Wo alte Ehrwürdigkeit auch mal durchbrochen wird

Madiswil

In der Kirche Madiswil beendete am Samstag der Konzertverein Grenzklang seine erste Saison mit einem Weihnachtskonzert.

Das erklärte Ziel des Konzertvereins Grenzklang ist es, in barocken Bauten der Region alte Musik zu spielen und diese so einem breiteren und vor allem auch jüngeren Publikum zugänglich zu machen.

Ganz in diesem Sinne haben sich die Musiker auch für das Abschlusskonzert ihrer ersten Saison am vergangenen Samstag etwas einfallen lassen. So wurde in der reformierten Kirche Madiswil nicht nur Musik gespielt, sondern zwischen den Stücken auch noch eine Geschichte erzählt.

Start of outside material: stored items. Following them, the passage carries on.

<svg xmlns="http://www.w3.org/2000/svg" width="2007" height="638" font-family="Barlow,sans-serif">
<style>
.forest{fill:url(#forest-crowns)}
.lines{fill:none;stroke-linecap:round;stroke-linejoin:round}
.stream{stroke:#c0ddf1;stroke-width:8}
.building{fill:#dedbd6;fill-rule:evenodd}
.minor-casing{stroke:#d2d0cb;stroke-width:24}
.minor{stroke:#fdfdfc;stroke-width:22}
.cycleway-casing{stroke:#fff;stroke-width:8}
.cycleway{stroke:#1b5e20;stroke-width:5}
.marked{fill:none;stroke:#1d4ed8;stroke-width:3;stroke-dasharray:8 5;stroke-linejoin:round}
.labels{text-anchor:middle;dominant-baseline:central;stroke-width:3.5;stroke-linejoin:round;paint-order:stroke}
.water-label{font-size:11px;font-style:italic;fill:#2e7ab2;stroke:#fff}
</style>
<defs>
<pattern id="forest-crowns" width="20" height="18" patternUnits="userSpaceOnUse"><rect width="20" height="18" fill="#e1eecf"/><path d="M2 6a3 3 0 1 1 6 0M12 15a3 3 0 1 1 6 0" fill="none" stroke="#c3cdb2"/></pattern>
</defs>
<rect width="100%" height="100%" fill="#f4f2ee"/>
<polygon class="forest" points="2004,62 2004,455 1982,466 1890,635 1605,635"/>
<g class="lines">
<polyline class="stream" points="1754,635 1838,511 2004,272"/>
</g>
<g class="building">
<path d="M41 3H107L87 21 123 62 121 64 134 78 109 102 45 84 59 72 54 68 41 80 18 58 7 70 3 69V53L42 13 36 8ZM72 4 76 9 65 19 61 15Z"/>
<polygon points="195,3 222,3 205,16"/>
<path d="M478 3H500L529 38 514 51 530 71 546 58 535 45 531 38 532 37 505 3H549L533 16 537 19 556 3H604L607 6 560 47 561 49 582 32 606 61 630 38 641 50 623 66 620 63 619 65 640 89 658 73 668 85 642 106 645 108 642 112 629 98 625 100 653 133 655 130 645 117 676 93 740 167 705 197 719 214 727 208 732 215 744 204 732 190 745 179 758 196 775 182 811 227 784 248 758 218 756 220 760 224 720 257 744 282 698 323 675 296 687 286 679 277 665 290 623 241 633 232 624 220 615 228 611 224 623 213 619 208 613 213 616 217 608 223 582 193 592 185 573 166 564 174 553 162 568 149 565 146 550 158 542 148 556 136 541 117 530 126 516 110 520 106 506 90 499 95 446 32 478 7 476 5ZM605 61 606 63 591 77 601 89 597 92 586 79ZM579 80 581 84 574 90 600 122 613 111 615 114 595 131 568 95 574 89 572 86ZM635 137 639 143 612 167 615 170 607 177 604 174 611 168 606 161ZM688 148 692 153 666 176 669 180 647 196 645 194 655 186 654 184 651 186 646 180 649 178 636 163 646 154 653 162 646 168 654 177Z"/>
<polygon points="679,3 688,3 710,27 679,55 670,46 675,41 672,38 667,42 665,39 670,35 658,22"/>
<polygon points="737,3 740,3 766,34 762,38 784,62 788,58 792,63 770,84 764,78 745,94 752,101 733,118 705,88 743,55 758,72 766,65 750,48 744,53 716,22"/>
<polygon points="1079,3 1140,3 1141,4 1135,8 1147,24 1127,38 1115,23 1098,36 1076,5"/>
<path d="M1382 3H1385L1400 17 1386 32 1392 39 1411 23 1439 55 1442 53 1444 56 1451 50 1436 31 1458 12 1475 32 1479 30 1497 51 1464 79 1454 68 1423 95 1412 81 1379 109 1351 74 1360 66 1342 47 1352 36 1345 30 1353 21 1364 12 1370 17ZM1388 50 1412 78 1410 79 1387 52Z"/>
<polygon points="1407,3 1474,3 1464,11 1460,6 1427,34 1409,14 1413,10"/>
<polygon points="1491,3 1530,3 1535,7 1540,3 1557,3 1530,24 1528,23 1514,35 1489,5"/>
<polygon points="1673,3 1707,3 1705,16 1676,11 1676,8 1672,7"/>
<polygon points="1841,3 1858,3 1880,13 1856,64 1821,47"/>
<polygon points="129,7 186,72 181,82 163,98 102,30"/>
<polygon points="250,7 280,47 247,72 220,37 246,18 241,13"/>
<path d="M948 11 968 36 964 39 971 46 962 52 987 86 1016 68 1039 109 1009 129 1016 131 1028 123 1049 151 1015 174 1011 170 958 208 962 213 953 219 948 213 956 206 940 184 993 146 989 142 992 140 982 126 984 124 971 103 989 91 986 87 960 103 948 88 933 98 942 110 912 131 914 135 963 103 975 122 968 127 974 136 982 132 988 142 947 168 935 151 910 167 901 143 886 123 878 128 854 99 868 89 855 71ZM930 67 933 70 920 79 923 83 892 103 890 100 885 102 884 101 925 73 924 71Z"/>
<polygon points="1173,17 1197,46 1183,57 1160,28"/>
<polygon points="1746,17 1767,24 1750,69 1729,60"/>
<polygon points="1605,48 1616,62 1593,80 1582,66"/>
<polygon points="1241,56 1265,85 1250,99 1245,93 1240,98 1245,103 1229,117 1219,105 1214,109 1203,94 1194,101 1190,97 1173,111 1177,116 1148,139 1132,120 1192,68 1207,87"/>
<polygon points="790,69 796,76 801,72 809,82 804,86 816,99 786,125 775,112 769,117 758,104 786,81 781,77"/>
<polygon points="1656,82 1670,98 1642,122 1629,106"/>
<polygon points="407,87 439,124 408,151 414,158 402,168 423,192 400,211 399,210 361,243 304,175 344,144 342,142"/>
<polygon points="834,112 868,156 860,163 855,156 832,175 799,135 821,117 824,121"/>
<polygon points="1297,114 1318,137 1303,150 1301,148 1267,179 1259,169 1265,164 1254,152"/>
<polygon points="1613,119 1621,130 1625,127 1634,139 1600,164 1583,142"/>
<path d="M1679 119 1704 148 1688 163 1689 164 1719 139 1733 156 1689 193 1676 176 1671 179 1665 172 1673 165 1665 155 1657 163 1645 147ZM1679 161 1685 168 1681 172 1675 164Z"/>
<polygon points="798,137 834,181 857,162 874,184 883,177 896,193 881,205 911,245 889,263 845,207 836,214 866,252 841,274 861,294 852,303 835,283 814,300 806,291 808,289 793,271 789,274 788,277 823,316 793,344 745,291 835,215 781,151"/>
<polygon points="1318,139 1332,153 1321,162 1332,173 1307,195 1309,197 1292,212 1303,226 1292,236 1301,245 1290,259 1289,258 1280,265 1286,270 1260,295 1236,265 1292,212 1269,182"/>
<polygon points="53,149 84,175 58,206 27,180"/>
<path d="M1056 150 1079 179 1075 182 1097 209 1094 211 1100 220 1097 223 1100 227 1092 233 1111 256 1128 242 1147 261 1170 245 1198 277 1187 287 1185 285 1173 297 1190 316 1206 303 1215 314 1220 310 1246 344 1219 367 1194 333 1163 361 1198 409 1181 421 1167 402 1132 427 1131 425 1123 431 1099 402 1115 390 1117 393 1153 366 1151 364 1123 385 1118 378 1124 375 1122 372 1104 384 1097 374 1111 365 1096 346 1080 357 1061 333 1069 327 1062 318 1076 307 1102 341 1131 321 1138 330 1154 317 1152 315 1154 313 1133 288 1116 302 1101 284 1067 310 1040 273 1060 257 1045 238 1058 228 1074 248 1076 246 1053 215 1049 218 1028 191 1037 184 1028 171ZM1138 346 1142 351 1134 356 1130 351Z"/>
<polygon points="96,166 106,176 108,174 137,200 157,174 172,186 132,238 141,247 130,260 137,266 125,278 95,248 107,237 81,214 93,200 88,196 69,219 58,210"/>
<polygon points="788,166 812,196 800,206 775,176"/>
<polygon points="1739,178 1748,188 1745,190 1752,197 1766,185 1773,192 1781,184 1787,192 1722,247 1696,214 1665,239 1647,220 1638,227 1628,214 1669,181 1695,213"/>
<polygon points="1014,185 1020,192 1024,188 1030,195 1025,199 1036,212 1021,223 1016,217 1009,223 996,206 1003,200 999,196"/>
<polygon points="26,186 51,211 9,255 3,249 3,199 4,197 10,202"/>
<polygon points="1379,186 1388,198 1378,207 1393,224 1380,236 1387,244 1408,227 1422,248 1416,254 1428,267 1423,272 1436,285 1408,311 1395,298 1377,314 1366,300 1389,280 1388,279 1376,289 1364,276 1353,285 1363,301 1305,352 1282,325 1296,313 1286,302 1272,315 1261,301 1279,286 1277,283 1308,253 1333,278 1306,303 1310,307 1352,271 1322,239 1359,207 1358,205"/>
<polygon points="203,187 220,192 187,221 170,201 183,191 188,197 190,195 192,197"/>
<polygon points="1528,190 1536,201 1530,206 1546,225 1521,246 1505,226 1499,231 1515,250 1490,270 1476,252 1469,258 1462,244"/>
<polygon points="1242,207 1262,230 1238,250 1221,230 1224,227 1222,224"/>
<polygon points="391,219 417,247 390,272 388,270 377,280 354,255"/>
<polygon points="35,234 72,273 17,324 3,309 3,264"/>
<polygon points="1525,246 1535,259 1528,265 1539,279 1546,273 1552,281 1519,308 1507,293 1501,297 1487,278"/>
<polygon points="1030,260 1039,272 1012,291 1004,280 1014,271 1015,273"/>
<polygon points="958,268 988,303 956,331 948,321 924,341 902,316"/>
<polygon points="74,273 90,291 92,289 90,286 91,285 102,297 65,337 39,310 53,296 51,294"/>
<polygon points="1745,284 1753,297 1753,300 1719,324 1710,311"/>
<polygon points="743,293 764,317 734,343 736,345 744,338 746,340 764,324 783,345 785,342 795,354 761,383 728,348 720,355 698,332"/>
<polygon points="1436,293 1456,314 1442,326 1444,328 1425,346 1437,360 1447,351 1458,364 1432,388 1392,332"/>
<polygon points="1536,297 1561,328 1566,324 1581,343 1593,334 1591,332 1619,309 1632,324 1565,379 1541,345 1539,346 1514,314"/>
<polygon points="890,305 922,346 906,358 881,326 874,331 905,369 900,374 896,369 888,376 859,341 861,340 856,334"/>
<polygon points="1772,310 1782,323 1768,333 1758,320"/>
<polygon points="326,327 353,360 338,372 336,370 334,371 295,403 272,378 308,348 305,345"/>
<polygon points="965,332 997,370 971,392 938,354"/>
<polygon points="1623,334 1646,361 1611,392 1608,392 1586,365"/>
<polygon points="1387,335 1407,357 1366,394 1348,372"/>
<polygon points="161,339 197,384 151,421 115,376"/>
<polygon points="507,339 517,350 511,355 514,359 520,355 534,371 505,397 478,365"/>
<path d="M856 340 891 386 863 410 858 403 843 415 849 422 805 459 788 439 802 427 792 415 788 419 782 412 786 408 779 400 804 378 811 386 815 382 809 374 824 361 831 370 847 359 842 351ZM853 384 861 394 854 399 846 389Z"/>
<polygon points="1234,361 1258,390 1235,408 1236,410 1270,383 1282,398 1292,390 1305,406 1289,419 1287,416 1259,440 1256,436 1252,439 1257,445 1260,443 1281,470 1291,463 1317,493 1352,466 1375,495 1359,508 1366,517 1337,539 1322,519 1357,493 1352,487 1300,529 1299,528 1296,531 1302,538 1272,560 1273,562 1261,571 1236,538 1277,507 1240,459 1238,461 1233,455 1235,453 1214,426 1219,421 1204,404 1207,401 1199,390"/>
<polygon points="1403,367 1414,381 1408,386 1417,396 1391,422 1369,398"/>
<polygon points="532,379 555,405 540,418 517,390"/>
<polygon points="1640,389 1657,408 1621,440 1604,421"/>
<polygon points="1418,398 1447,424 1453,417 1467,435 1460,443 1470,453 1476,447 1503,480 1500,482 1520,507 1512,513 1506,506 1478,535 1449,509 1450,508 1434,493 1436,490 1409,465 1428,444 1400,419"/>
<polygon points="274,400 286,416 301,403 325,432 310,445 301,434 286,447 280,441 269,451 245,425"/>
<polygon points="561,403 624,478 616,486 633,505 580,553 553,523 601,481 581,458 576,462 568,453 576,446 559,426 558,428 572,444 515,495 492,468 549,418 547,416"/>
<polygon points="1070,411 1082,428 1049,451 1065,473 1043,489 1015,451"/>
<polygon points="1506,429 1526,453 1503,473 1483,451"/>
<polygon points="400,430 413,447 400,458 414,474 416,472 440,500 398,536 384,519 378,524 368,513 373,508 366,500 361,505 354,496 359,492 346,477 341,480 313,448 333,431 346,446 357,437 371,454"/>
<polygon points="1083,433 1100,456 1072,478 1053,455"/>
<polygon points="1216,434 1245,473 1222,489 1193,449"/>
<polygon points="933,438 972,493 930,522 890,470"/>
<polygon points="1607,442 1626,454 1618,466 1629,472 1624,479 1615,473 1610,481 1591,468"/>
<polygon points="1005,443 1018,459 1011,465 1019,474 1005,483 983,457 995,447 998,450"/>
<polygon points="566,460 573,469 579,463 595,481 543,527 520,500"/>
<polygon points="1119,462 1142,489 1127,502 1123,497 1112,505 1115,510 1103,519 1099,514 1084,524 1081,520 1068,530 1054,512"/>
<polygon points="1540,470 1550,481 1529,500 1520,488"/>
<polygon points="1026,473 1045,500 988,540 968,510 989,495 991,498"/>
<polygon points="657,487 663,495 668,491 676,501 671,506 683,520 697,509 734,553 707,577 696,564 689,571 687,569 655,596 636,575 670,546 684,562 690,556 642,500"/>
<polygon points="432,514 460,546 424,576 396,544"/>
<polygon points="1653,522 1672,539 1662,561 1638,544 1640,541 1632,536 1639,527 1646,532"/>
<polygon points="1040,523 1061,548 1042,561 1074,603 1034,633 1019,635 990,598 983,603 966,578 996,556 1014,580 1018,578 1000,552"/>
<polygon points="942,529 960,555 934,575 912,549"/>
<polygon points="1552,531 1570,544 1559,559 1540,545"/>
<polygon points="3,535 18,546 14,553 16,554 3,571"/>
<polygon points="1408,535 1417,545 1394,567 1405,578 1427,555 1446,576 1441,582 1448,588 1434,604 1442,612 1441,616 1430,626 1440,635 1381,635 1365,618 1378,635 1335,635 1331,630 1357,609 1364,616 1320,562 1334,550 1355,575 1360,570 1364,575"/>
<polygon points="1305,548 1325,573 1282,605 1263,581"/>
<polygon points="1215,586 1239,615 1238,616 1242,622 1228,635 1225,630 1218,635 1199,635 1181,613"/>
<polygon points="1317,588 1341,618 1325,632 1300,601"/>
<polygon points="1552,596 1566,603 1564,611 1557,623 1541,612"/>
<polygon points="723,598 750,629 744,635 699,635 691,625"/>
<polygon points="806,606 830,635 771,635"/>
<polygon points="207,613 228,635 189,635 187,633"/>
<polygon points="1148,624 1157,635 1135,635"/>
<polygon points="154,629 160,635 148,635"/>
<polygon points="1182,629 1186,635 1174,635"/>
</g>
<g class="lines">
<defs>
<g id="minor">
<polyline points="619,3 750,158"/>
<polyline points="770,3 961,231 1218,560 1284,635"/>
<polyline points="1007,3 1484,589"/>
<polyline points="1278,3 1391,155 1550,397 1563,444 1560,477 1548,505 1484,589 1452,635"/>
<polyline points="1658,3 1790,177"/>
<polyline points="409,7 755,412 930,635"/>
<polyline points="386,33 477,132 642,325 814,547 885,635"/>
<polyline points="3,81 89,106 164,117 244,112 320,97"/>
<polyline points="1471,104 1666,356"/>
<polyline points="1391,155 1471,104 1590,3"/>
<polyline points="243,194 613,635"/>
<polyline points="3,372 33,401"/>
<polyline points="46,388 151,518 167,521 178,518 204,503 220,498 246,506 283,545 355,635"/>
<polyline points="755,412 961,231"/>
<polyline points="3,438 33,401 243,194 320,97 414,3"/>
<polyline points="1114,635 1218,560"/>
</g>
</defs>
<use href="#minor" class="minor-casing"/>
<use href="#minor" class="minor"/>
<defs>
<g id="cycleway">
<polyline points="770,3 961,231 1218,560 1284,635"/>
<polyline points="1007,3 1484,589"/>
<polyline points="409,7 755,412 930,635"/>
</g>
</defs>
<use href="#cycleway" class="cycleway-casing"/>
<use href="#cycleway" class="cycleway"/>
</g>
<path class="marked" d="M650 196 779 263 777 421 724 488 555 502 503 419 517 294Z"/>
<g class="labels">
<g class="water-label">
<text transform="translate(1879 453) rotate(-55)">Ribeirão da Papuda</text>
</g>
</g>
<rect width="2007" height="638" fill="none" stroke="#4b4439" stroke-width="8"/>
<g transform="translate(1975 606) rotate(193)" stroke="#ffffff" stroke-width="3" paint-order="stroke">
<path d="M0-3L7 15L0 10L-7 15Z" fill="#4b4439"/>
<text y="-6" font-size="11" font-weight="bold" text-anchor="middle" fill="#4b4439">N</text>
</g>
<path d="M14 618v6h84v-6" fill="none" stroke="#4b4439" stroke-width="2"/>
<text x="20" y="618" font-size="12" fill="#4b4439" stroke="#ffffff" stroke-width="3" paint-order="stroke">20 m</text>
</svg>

Die Geschichte nämlich von Moritz, einem Hirtenhund, der sich mit seinem Hirten und seiner Schafherde aufmacht, einem seltsamen Stern mit einem Schweif «wie einem Katzenschwanz» zu folgen.

Geschrieben, vertont, gesprochen und gespielt wurden die Szenen von Rainer Walker, Gründungsmitglied von Grenzklang und Leiter der Oberaargauischen Musikschule in Langenthal.

Spürbare Begeisterung

Natürlich kam daneben auch die alte Musik nicht zu kurz. Gespielt wurden unter anderem Werke der Barockkomponisten Johann Sebastian Bach, Georg Friedrich Händel und Arcangelo Corelli – und zwar in fast allen denkbaren Konstellationen vom Quintett bis zum Solo und auf historisch nachgebauten Instrumenten. Die Begeisterung der Musiker für die gespielten Stücke war immer wieder deutlich spürbar. Zusammen mit der trotz des altehr­würdigen Aufführungsraums angenehm intimen Atmosphäre vermochte diese Begeisterung durchaus auch auf das Publikum überzuspringen.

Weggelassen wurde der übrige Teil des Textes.